— Фрагмент текста —
* * *

Следует, однако, повторить только что сказанное нами по поводу Бентама. В философии Гегеля можно найти все: даже индивидуализм рядом с обожествлением государства. Но здесь мы должны считаться с развиваемой Гегелем доктриной, а не с выводами, вытекающими из его философии, и не с теми тенденциями, которым последняя благоприятствует. С этой точки зрения, Гегель является одним из вождей, если не творцом реакции против политических учений XVIII века
[509].
Гегель хвалит Руссо за то, что тот признает «волю», лежащую в корне государства
[510]; но упрекает его за то, что он подразумевает здесь индивидуальную волю. По мнению Гегеля, в государстве так же, как в искусстве и религии, проявляется абсолютная воля, объективный разум – Бог.
Если исходить из личной воли, то государство является чем-то произвольным, что могло бы быть и не так, как существует. Отсюда – постоянное стремление философов отыскивать, чем должно быть государство. Изыскания эти совершенно бесполезны и очень мало сообразны с научным методом. Если же, наоборот, исходить из абсолютной воли, то всякая случайность исчезает: государство есть то, что оно есть, и не может быть иным. Отныне задача философа заключается уже не в том, чтобы отыскивать, чем должно быть государство, а в том, чтобы понять и объяснить, почему оно таково, каким мы его находим. Задача гораздо более трудная: метафизик, созидающий теорию государства, должен разбираться только в своих собственных концепциях, между тем как здесь необходимо проникнуть в самую природу вещей
[511].
Мы видим, однако, что Гегель, только что сказав о научном методе, сейчас же сам применяет чисто метафизический метод; только что упрекнув философов в излишнем упрощении вопроса о государстве, сейчас же сам поступает по их примеру. Он также определяет государство с высоты системы. «Государство – социальная субстанция, дошедшая до самосознания… Государство – это разум в себе и для себя… государство – это земной бог»
[512]. Имеется некоторая «сущность государства», которая примешивается ко всем человеческим учреждениям, каковы бы ни были их форма и природа, и заслуживает благоговения как нечто божественное
[513]. По отношению к индивидуумам государство выступает как представитель и воплощение высшего права: первая обязанность индивидуумов – быть членами государства
[514].
Таким образом, по Гегелю, государство и логически, и метафизически предшествует индивидууму Охрана собственности и свободы индивидуума составляет цель того, что Гегель называл «гражданским обществом»; но это не цель и не может быть целью государства. Цель государства в нем самом
[515].
С точки зрения своего «внутреннего строения», государство имеет двоякую цель: во-первых, дать праву «необходимую реальность», так как вне государства оно имеет только «возможную реальность»; во-вторых, воспрепятствовать семье или гражданскому обществу стать «центром», приобщить их к жизни общей субстанции – к жизни государства
[516].
Здесь нет и речи об абстрактных формулах XVIII века: о свободе и равенстве. По мнению Гегеля, государство приводит, напротив того, к неравенству, так как оно установляет различие между управляющими и управляемыми, а также административную, судебную и военную иерархии. Впрочем, разве не существует непримиримого противоречия между свободой и равенством? Если индивидуум совершенно свободен и независим, то он доводит до высшей степени развитие своей собственной личности, т. е. «именно того, что делает людей неравными»

* * *

— Исходные данные —

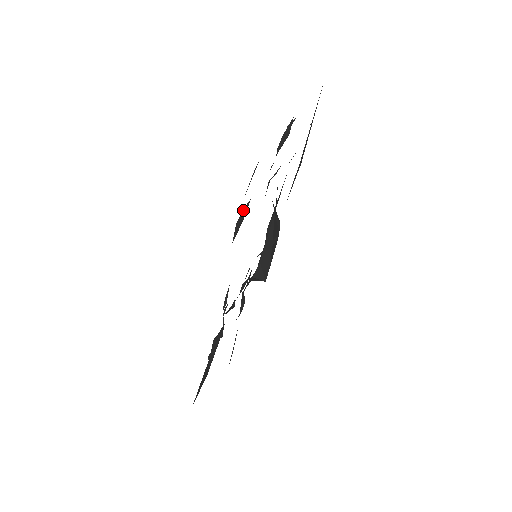
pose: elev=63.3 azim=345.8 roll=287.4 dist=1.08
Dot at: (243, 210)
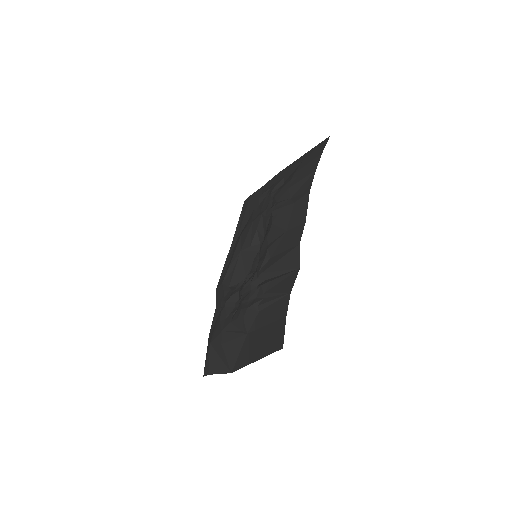
Dot at: (279, 203)
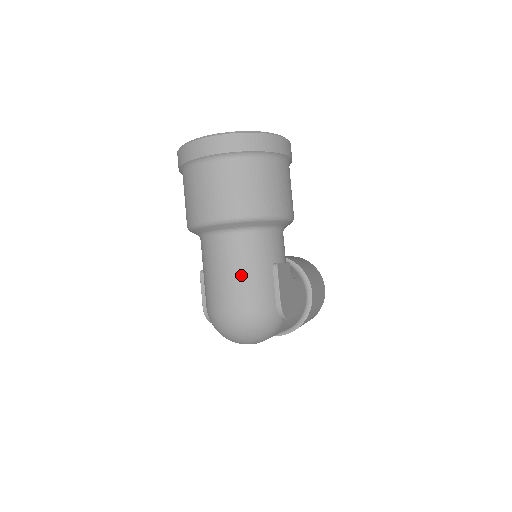
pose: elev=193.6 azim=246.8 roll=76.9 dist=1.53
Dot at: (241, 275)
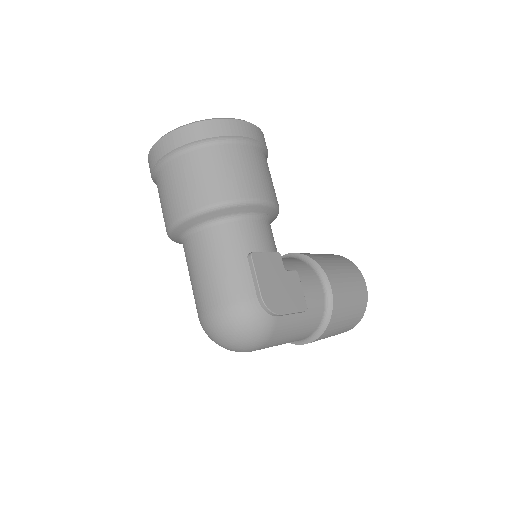
Dot at: (212, 272)
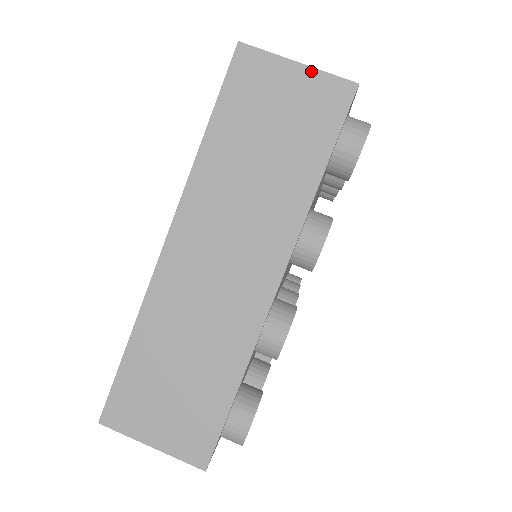
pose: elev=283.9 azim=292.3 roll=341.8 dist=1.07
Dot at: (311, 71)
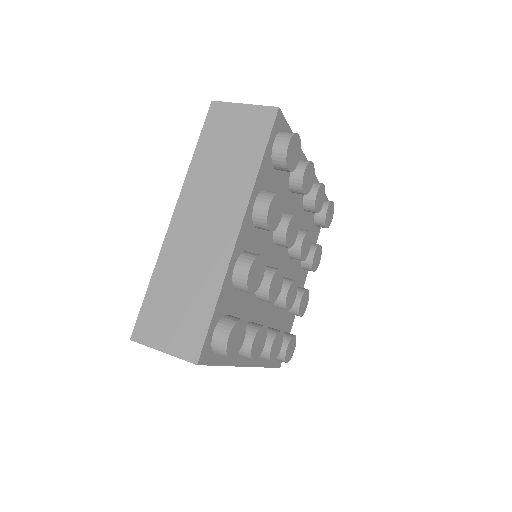
Dot at: (252, 107)
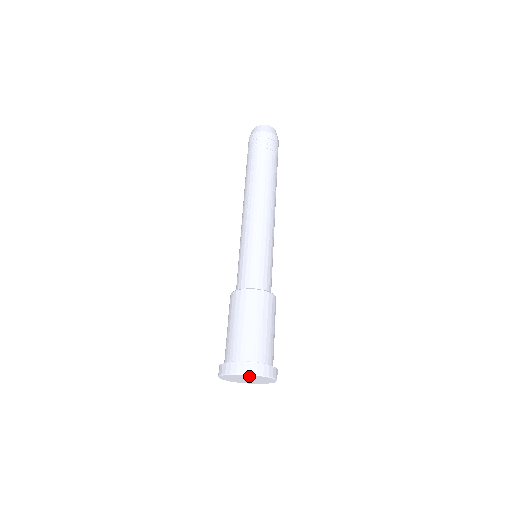
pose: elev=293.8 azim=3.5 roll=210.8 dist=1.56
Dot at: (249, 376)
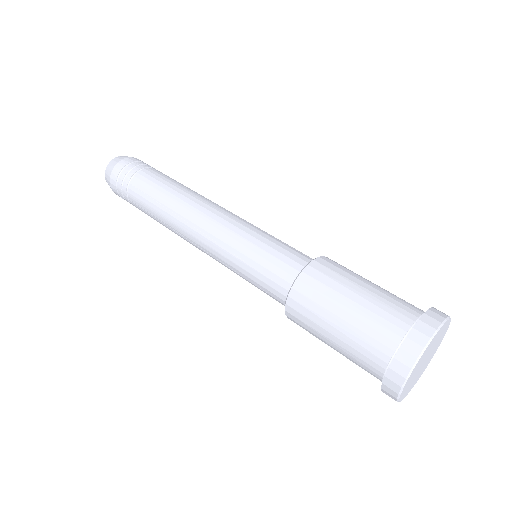
Dot at: (429, 346)
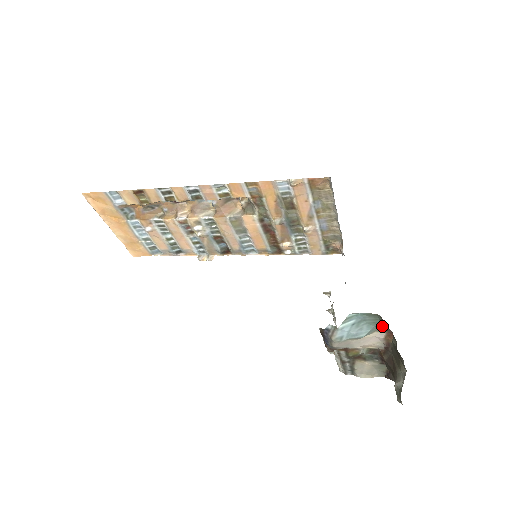
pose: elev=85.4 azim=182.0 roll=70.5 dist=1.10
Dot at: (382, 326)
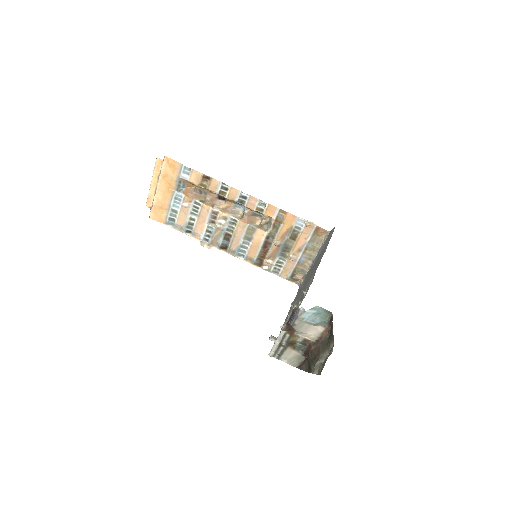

* * *

— Список задач —
**a.** Приведите заново отрывок о Гегеле между словами «Следует, однако, повторить» и «разум – Бог.» включительно, изменив в нем «Руссо» на «Монтескье».
**b.** Какую обязанность индивидуумов отрывок о Гегеле называет первой?
**c.** Продолжите отрывок о гегелевском учении о государстве, начав сразу после его последнего предложения.

— Ответы к заданиям —
**a.**
Следует, однако, повторить только что сказанное нами по поводу Бентама. В философии Гегеля можно найти все: даже индивидуализм рядом с обожествлением государства. Но здесь мы должны считаться с развиваемой Гегелем доктриной, а не с выводами, вытекающими из его философии, и не с теми тенденциями, которым последняя благоприятствует. С этой точки зрения, Гегель является одним из вождей, если не творцом реакции против политических учений XVIII века
[509].
Гегель хвалит Монтескье за то, что тот признает «волю», лежащую в корне государства
[510]; но упрекает его за то, что он подразумевает здесь индивидуальную волю. По мнению Гегеля, в государстве так же, как в искусстве и религии, проявляется абсолютная воля, объективный разум – Бог.

**b.** Быть членами государства.

**c.**
[517]. Нужно, следовательно, отказаться от этих абстрактных формул и вместе с Гегелем признавать конкретные, положительные свободу и равенство, примиряющиеся в теории закона.
Полагая в основу государства абсолютную, а не индивидуальную волю, Гегель не может допустить, чтобы законодательная власть была главной из властей, подчиняющей себе все остальные; тем более что исполнительная власть лучше законодательной представляет и воплощает государственное единство
[518]. Кроме того, обычное понимание разделения властей, т. е. как разделение властей, взаимно ограничивающих, проверяющих и сдерживающих, может создать только «общее равновесие», а не живое единство
[519]. Верховная власть принадлежит не законодательной власти и не создающему ее народу, а государству или еще точнее – монарху, который словами «я хочу» кладет основу всякой деятельности, всякой реальности
[520].
Нет нужды, чтобы монарх обязательно был абсолютным государем. Наоборот, Гегель считает «конституционную монархию» наиболее совершенной формой правления. Впрочем, это не значит, чтобы был возможен выбор между той или иной формой правления: последнее предполагало бы вмешательство свободной воли человека в конституцию государства и противоречило бы тому основному принципу доктрины Гегеля, что все конституции, как прежние, так и теперешние, были и суть формы, необходимые для развития государства. Но «конституционная монархия», новейшая из этих форм, должна считаться также и наилучшей в том смысле, что она самая рациональная, так как комбинирует монархическую, аристократическую и демократическую формы и преобразовывает их, сливая воедино
[521]. Таким образом, «я хочу» монарха не является непременно актом произвола; ему может предшествовать и обсуждение. «Когда конституция вполне установилась, государю часто приходится только подписывать свое имя; но эта подпись имеет огромное значение: это – кульминационный пункт, дальше которого некуда идти»
[522].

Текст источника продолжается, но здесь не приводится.